— Что требуется —
Объясните по предоставленному фрагменту, почему Патрику Айрленду трудно подбирать обувь. Уложитесь в одно–три предложения.

По большому счету, родители убийц до сих пор так и остаются для нас тайной. Но Дэвид Брукс провел достаточно времени с Клиболдами, чтобы составить о них вполне определенное мнение, а он показал себя человеком, хорошо разбирающимся в людях. Он закончил свою колонку так: Дилан оставил родителей расхлебывать ужасную кашу. «Я бы сказал, что они расхлебывают ее мужественно и достойно».
Клиболды хотели понять, что именно случилось с сыном, и помочь другим родителям, у которых были такие же проблемы, как и у них. Они опасались обращаться к прессе, но побеседовали с парой детских психологов, поставив тем условие напрямую не цитировать их слова. Они писали книгу о подростковом насилии. Но проблема состояла в том, что к моменту ее публикации авторы так и не получили доступа к наиболее важным данным.
Каждое утро, одеваясь, Патрик Айрленд надевает на правую ступню жесткий пластиковый фиксатор-протез. Потом отвинчивает крышку бутылочки с лекарством от судорожных припадков, которое прописал врач, и принимает положенную дозу. Он хромает при ходьбе. У него острый ум, но иногда он замедляет речь, подбирая слова. Друзья этого не замечают, но сам-то он знает. Его жизнь не похожа на ту, что была прежде.
Патрик редко думает о прошлом. Его нынешняя жизнь отличается от того, как он ее себе представлял. Она лучше. Правда, из-за фиксатора на ступне трудно подбирать обувь. К тому же большой палец на правой ноге загнут внутрь и давит на остальные. А мизинец отогнут наружу – никакая фирма не производит такой широкой обуви. Врачи так и не смогли помочь ему с правой ногой. «Мой отец очень из-за этого зол», – сказал он.
Патрик по-прежнему проводит время со многими из школьных друзей. Они редко говорят о бойне – выжившие свидетельствуют, что и они ведут себя так же. Эта тема уже не вызывает эмоций, а только скуку. Они оставили прошлое позади.
Патрику также надоели интервью, но время от времени он соглашается дать еще одно. Как правило, к расстрелу в библиотеке журналисты стараются подходить осторожно, но Патрик говорит на эту тему без обиняков, описывая ее бесстрастно, словно пересказывая фильм. Когда он давал интервью Опре Уинфри, она пустила в эфир эпизод видеосъемки, в котором парень выпрыгивает из окна.

— Исходные данные —
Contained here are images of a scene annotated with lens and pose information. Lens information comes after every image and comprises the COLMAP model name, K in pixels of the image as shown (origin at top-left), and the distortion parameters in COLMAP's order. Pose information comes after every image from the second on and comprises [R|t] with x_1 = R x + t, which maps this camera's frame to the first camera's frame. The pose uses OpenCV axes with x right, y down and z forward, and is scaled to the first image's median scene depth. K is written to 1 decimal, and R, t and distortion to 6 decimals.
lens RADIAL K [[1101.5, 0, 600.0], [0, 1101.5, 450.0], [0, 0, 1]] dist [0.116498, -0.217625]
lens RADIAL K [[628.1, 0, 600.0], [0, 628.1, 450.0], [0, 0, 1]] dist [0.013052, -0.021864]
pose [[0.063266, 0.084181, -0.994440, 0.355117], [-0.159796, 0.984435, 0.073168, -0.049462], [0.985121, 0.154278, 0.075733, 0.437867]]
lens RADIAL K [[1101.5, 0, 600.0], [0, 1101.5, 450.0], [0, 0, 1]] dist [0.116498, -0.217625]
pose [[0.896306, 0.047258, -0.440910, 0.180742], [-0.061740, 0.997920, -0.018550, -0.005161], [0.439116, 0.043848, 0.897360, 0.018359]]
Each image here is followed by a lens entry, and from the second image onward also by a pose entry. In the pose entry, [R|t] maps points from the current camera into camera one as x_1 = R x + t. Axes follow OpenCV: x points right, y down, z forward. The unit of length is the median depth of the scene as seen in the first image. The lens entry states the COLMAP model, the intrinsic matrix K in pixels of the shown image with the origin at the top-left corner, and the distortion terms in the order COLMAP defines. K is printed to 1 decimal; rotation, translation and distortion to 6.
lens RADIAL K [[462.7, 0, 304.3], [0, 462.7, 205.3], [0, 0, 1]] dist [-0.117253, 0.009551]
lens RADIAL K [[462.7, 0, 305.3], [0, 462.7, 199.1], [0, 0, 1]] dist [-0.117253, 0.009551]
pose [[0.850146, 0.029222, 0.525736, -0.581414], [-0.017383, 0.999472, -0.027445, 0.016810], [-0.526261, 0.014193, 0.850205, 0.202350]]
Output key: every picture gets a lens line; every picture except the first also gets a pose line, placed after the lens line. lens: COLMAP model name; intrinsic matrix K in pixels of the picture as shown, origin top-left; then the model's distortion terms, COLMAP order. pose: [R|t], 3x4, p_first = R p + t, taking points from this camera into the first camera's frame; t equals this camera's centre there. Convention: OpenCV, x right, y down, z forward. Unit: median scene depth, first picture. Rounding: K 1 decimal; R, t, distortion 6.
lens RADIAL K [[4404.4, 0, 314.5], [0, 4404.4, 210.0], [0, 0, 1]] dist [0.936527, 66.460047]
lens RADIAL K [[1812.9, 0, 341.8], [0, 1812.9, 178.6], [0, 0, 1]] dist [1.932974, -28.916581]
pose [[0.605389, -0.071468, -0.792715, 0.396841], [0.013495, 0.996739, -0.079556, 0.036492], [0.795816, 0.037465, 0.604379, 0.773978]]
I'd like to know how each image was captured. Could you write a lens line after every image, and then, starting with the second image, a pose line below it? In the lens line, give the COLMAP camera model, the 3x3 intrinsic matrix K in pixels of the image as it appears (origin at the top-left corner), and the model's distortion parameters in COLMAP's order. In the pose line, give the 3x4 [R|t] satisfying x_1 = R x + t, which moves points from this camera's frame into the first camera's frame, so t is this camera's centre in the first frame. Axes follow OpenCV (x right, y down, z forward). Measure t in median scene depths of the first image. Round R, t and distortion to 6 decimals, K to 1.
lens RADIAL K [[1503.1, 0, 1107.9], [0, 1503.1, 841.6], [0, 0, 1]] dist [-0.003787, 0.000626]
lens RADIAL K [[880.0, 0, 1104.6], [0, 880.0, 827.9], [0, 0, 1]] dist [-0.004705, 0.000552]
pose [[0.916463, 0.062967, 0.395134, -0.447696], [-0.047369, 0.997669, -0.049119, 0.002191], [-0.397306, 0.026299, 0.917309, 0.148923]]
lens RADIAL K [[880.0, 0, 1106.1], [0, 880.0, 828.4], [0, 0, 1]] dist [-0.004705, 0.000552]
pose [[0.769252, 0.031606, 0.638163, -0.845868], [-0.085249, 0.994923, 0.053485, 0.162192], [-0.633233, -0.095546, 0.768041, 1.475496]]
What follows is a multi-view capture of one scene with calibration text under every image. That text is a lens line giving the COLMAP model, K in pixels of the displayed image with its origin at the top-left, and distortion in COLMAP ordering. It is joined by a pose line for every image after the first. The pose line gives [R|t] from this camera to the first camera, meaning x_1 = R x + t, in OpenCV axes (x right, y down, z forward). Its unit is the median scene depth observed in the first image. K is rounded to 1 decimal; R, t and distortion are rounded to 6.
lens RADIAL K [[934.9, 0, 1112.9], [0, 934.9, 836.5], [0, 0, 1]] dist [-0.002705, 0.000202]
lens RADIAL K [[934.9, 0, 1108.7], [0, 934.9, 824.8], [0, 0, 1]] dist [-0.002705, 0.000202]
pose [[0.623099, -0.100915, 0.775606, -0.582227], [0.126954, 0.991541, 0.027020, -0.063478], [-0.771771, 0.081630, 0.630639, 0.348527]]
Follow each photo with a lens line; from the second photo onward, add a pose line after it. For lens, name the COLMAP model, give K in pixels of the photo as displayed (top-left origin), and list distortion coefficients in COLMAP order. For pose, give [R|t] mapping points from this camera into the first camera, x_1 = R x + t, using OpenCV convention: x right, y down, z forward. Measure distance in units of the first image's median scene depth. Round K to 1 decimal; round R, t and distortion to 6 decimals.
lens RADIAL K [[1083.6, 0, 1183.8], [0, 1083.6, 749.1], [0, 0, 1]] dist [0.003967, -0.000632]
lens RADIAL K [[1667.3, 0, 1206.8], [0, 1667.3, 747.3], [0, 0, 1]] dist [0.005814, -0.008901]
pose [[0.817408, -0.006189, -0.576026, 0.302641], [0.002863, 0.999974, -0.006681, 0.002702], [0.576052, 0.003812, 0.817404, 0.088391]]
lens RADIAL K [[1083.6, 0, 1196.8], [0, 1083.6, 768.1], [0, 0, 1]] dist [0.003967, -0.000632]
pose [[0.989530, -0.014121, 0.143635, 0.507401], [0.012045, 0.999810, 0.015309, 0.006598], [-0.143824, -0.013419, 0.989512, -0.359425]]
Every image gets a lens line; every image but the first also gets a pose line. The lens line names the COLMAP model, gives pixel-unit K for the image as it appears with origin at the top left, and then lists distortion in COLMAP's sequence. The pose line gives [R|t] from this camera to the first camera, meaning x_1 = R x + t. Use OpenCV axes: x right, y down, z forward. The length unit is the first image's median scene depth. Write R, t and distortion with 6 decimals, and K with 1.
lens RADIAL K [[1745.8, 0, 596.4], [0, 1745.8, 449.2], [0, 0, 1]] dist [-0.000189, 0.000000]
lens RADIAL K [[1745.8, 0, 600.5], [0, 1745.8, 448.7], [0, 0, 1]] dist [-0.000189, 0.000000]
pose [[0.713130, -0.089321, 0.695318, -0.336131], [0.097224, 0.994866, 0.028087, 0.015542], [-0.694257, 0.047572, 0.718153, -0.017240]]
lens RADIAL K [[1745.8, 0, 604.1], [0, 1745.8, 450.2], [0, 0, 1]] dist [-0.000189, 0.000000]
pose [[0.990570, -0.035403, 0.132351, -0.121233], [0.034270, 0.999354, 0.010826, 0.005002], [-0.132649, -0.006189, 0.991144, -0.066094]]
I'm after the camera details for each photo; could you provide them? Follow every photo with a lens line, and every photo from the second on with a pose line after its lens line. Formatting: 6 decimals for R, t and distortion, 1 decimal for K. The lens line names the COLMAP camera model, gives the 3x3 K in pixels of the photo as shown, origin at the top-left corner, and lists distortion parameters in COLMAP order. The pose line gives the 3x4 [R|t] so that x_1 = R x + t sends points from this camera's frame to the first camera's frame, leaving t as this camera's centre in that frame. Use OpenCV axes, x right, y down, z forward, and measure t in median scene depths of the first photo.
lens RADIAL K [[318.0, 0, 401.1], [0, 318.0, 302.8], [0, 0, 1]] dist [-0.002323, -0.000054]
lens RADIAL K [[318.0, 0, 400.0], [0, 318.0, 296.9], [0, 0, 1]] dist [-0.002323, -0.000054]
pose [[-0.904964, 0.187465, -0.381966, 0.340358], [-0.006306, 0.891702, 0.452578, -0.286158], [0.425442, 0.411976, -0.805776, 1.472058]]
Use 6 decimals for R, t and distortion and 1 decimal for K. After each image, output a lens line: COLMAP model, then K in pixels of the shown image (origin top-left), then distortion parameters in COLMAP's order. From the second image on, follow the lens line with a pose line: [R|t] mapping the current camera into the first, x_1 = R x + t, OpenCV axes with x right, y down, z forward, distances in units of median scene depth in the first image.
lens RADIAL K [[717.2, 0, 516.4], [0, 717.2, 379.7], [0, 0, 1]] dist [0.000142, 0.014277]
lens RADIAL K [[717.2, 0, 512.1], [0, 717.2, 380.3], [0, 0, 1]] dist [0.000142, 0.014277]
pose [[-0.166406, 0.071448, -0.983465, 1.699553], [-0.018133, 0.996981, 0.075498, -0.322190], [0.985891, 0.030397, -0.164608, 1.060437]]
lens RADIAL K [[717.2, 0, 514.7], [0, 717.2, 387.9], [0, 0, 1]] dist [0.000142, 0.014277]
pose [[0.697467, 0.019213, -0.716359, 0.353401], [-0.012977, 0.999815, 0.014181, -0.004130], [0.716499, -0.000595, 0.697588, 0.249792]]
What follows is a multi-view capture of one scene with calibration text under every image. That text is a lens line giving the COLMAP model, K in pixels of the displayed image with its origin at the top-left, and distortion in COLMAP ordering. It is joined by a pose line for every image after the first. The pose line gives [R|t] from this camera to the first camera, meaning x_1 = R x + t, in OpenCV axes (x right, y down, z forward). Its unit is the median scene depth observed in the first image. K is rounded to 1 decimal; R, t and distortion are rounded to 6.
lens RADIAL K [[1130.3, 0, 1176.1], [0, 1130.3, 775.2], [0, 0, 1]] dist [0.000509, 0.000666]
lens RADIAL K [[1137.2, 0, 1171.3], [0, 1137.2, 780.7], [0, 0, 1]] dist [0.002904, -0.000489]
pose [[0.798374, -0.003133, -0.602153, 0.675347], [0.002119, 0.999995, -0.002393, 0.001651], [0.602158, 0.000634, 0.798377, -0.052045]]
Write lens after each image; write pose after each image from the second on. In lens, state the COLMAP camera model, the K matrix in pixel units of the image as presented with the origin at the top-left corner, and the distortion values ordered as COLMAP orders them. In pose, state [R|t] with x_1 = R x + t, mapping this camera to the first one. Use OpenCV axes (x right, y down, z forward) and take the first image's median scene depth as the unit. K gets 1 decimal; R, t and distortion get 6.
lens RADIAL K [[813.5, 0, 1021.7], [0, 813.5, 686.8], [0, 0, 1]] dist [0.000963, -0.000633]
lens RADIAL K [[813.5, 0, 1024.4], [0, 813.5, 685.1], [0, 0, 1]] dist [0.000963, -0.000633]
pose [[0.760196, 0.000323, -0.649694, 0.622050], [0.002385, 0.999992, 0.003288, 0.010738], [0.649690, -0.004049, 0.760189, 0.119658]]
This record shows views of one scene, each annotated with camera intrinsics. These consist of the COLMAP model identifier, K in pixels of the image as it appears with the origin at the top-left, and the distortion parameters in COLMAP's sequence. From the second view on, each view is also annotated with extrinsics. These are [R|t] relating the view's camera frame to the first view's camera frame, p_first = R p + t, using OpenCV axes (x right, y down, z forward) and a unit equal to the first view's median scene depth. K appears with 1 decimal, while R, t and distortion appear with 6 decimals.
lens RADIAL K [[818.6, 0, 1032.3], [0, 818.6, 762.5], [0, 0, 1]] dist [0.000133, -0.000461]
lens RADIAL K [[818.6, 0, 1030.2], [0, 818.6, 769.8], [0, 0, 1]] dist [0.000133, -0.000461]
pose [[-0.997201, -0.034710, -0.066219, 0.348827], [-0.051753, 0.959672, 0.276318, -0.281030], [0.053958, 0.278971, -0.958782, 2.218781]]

— Итоговый ответ —
Подбирать обувь Патрику трудно из-за жесткого пластикового фиксатора на правой ступне. Кроме того, большой палец на его правой ноге загнут внутрь и давит на остальные, а мизинец отогнут наружу, и такой широкой обуви не производит ни одна фирма.